- Born: William Allen Adams 22 January 1922 Holywood, Northern Ireland, UK
- Died: 8 April 2018 (aged 96) Townsville, Queensland, Australia
- Education: Central School of Art
- Movement: Printmaking
- Awards: Member of the Order of Australia 2009

= Tate Adams =

Australian artist (1922–2018)

Tate Adams (22 January 1922 – 8 April 2018) was an Australian artist, based in Townsville, who was named a Member of the Order of Australia in 2009 for service to publishing and to the arts, particularly through contributions to the development of printmaking in Australia. In 2010 he was made the Inaugural Honorary Fellow of the Print Council of Australia.

==Early influences==
Tate Adams was born William Allen Adams in Holywood, Northern Ireland in 1922. His first exhibition was in Northern Ireland, a joint show with Gerard Dillon organised by the Council for the Encouragement of Music and Arts. In 1949 and 1950 he took night classes at the Central School of Art in London under the British printmaker, Gertrude Hermes. In 1952 he moved to Melbourne, Australia, visiting Ireland in 1959 to spend a year working voluntarily with Liam Miller of Dolmen Press. Dolmen published his first book of engravings, Soul Cages, and on returning to Melbourne he completed linocuts to illustrate the Dolmen press reprint of Riders to the Sea.

==Teaching history==
Tate Adams established the artist print department at the Royal Melbourne Institute of Technology in 1960 and taught there for 22 years until 1982. He was responsible for introducing professionalism into printmaking, improving the technical standard of printmaking as an art form, and championing printmaking throughout Australia. His students included George Baldessin (died in 1978 but widely acknowledged as one of Australia's best printmakers), Jock Clutterbuck, Elizabeth Cross, Tay Kok Wee and Graeme Peebles (widely acknowledged as Australia's foremost mezzotint artist). He encouraged artists to use the facilities and developed printmaking as a respected art form amongst artists such as Fred Williams, John Brack, John Olsen and Len French.

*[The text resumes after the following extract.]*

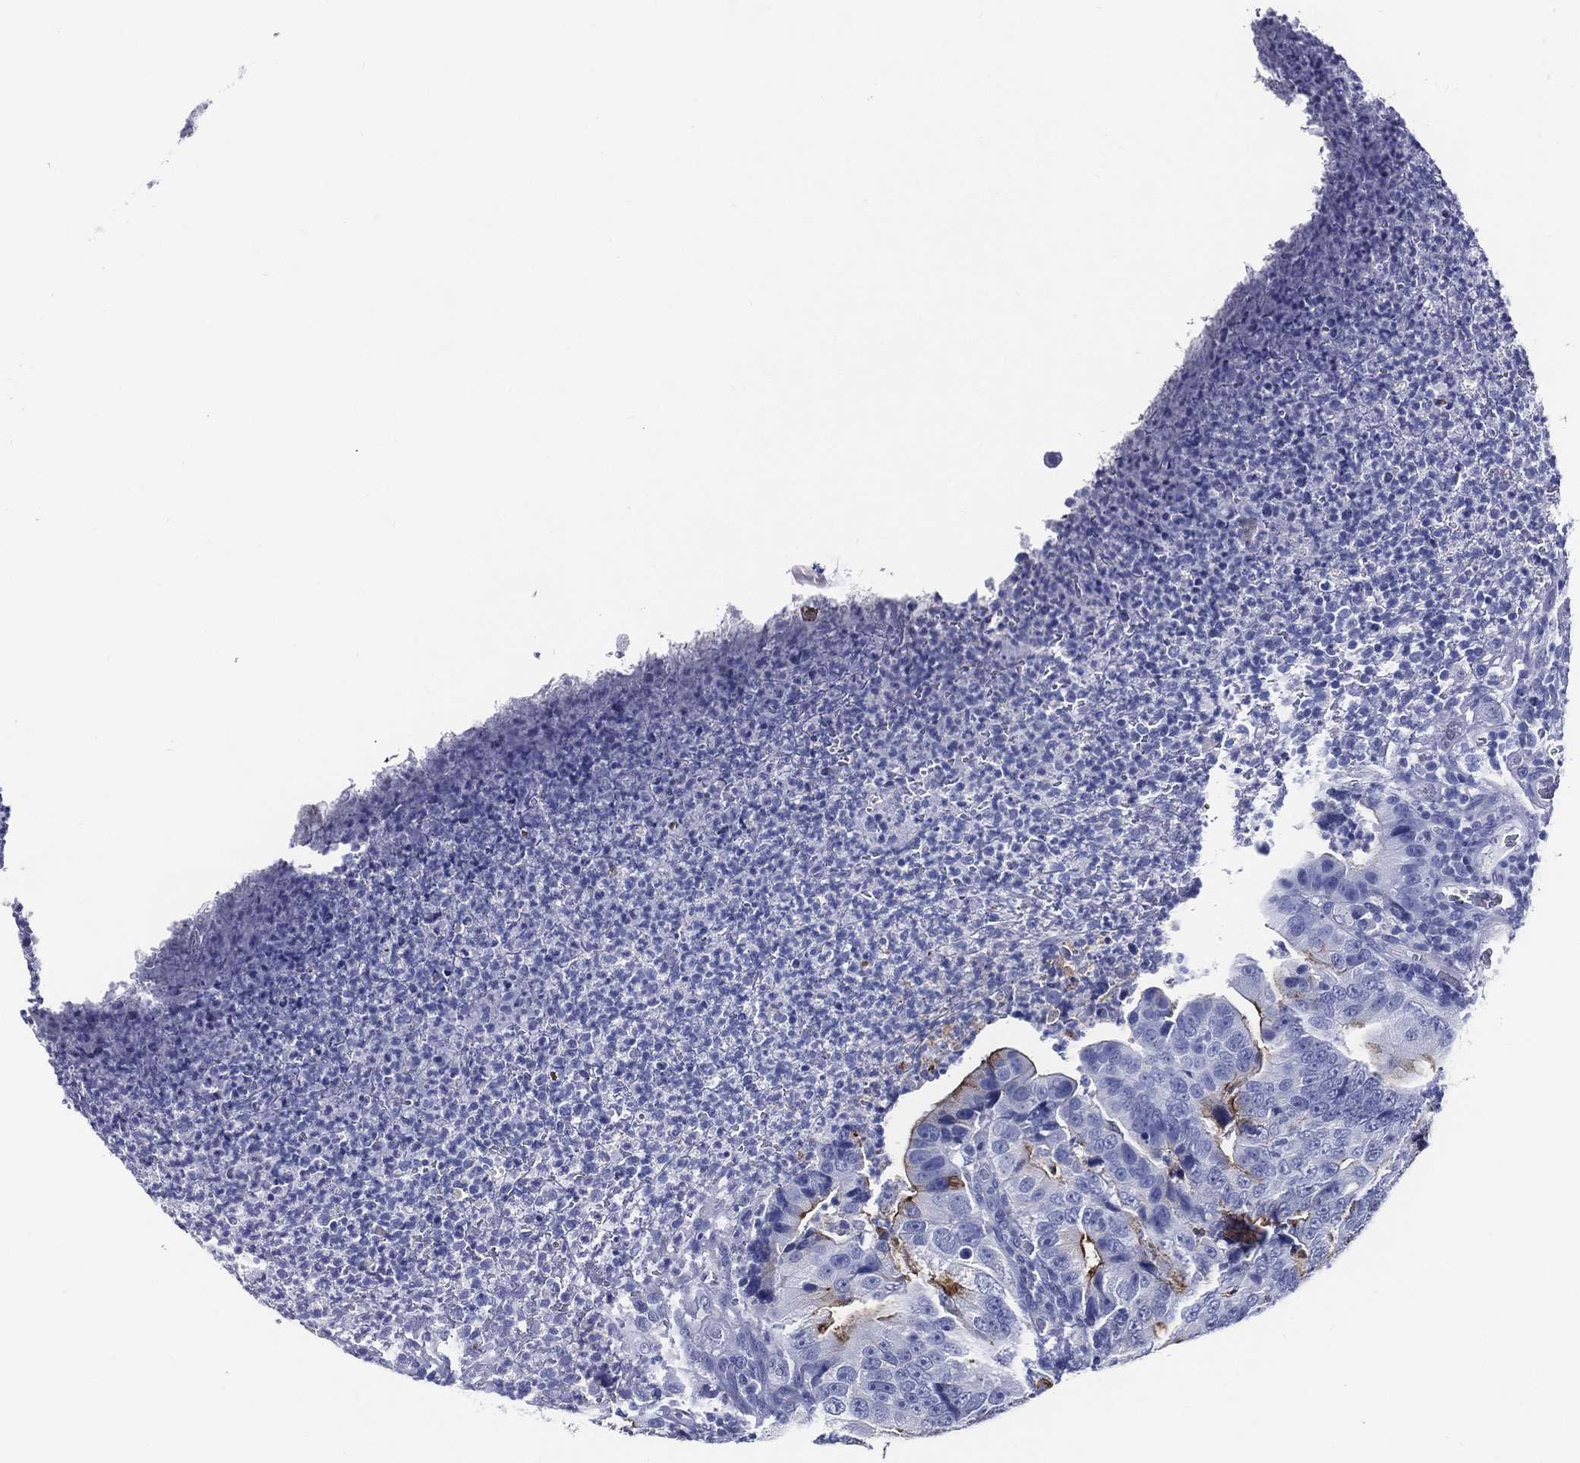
{"staining": {"intensity": "moderate", "quantity": "<25%", "location": "cytoplasmic/membranous"}, "tissue": "colorectal cancer", "cell_type": "Tumor cells", "image_type": "cancer", "snomed": [{"axis": "morphology", "description": "Adenocarcinoma, NOS"}, {"axis": "topography", "description": "Colon"}], "caption": "Human colorectal adenocarcinoma stained with a brown dye shows moderate cytoplasmic/membranous positive expression in about <25% of tumor cells.", "gene": "ACE2", "patient": {"sex": "female", "age": 72}}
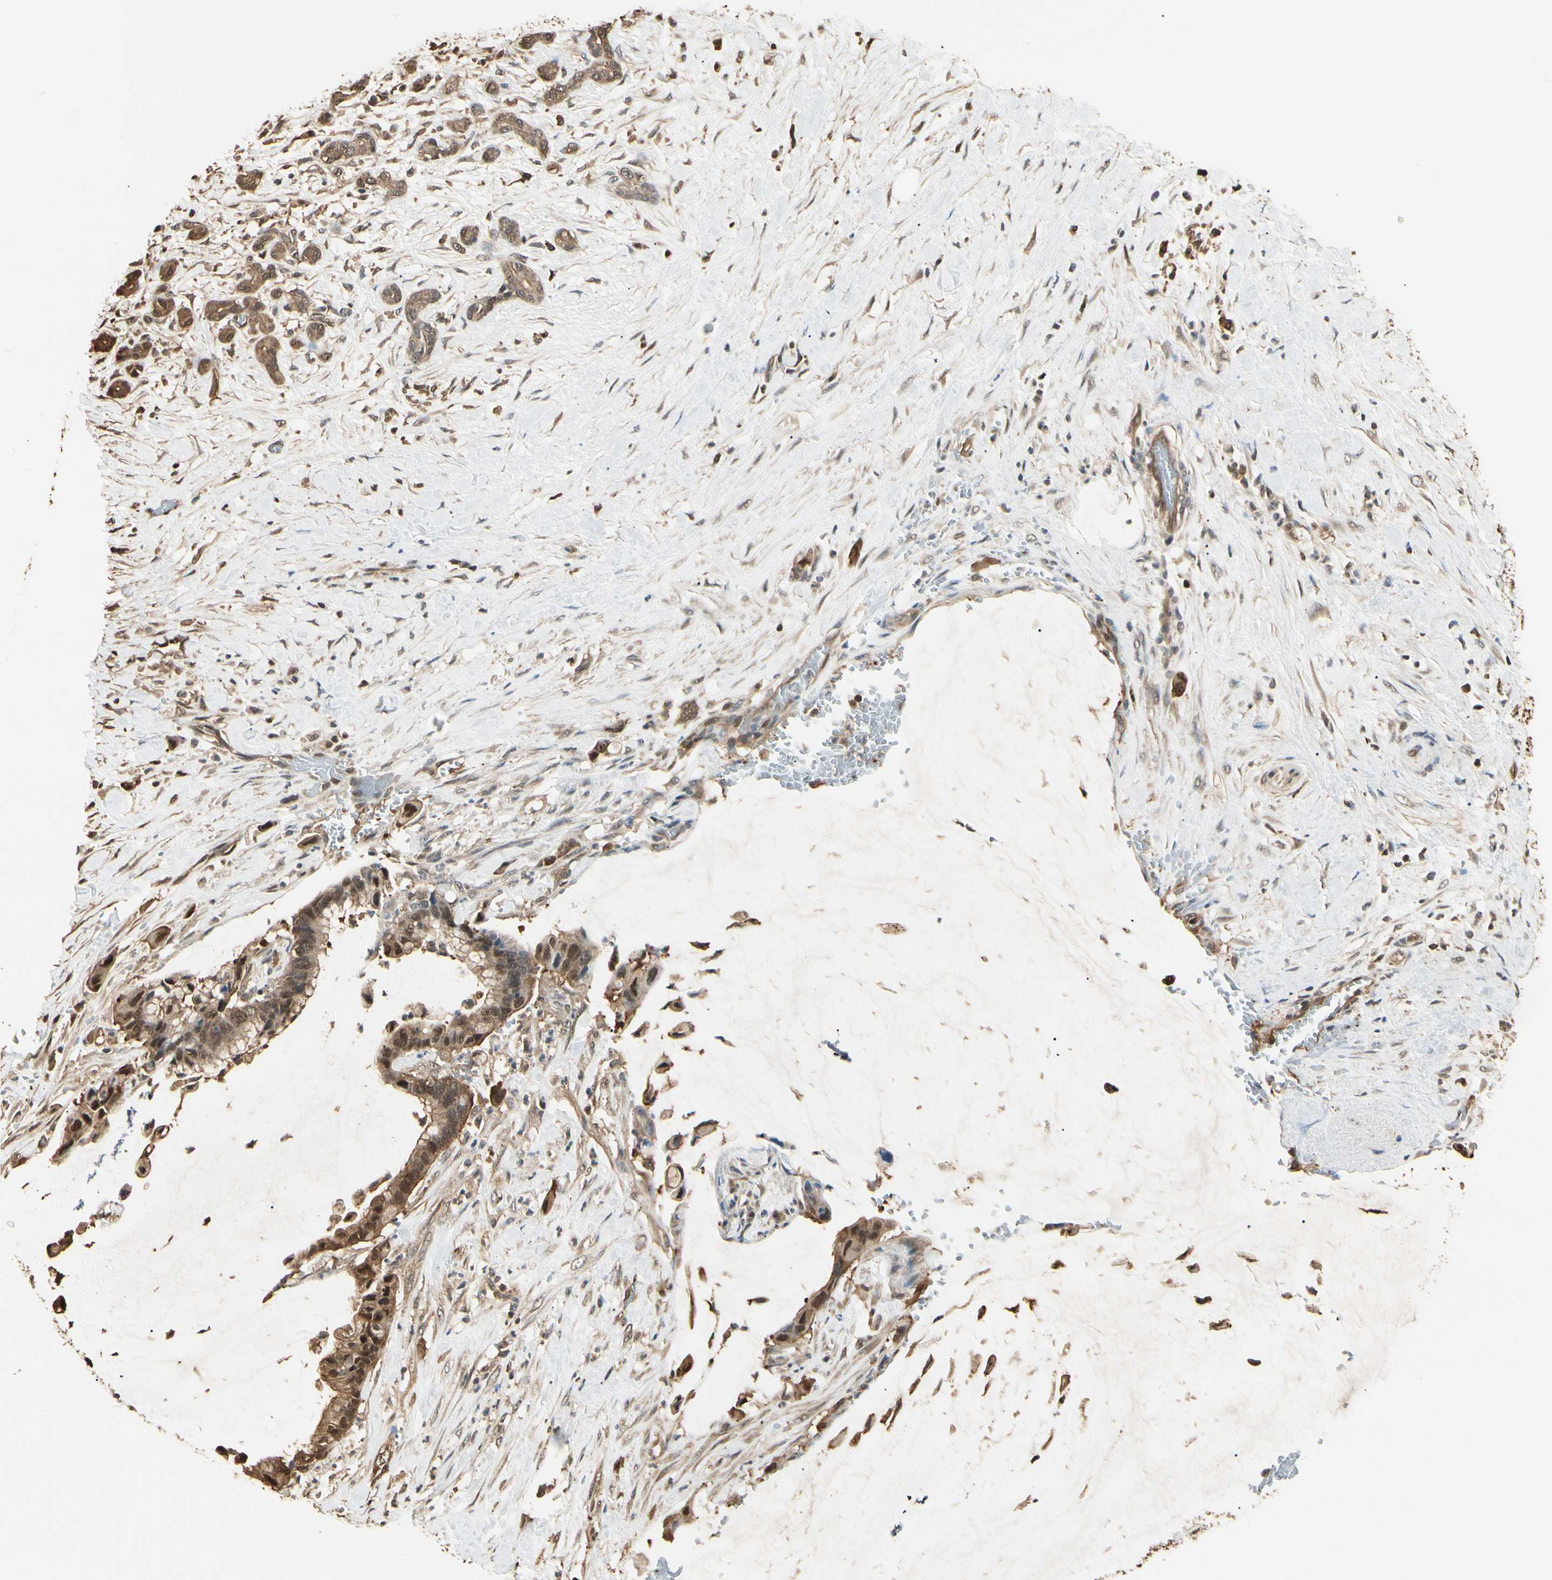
{"staining": {"intensity": "moderate", "quantity": ">75%", "location": "cytoplasmic/membranous,nuclear"}, "tissue": "pancreatic cancer", "cell_type": "Tumor cells", "image_type": "cancer", "snomed": [{"axis": "morphology", "description": "Adenocarcinoma, NOS"}, {"axis": "topography", "description": "Pancreas"}], "caption": "Moderate cytoplasmic/membranous and nuclear protein expression is appreciated in approximately >75% of tumor cells in pancreatic cancer (adenocarcinoma). (DAB IHC, brown staining for protein, blue staining for nuclei).", "gene": "YWHAE", "patient": {"sex": "male", "age": 41}}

==Crossley Gallery and Crossley Print Workshop==
To further promote printmaking as an art form, Adams established Crossley Gallery in 1966, the only commercial gallery in Australia devoted exclusively to printmaking. The gallery operated in Melbourne until 1980. A publication on the operation of the gallery, The Crossley Gallery 1966–1980 was published by Macmillan Publishers in 2003. Contributors to the book included Harry Crock, AO, Patrick McCaughey, Professor Jenny Zimmer, and Alison Broinowski. Crossley was also significant in that it introduced the work of Japanese printmakers to Australia, introducing a new aesthetic to Australian artists. Together with George Baldessin, Adams established the Crossley Print Workshop in 1973 where printmakers could produce and edition work for Crossley Gallery. Roger Kemp and John Olsen are examples.

==Lyre Bird Press==
Following the closure of the Crossley Print Workshop in 1977, Adams and Baldessin established Lyre Bird Press to publish high-calibre livres d'artistes. Baldessin died in a car accident in 1978 while working on his first book for the Press, his Mary Magdalene drawings. Adams operated the press, continuing to produce artist books, including Diary of a Vintage in 1981, the award-winning John Brack Nudes in 1982, Seven Deadly Sins by Juli Haas in 1998, and the Palmetum in 2002. Adams moved to Townsville, Queensland in 1989 and in 1992 moved the press's operations to the College of Music, Visual Arts and Theatre at James Cook University where he became an honorary lecturer. The Press, never a commercially successful enterprise, is sustained by Adams's own funds and enthusiasm, and continues to promote the work of a spectrum of printmakers. Lyre Bird Press continues to publish books in collaboration with Jenny Zimmer of Zimmer Editions. A major touring exhibition of Lyre Bird Press – In Full Flight, organised by Perc Tucker Regional Gallery, Townsville's public gallery, toured the east coast of Australia from 2001.

==Later artistic activity==
Tate Adams continued his own artistic practice and exhibited in his later years at Perc Tucker Regional Gallery: a major solo exhibition, Gesture, in 2002, followed by The Line in 2007 included curated work by Adams as well as a major gouache; and Elegies in 2009, a series of narrative paintings based on John Millington Synge's play, Riders to the Sea.

==Death==
Adams died on 8 April 2018, aged 96.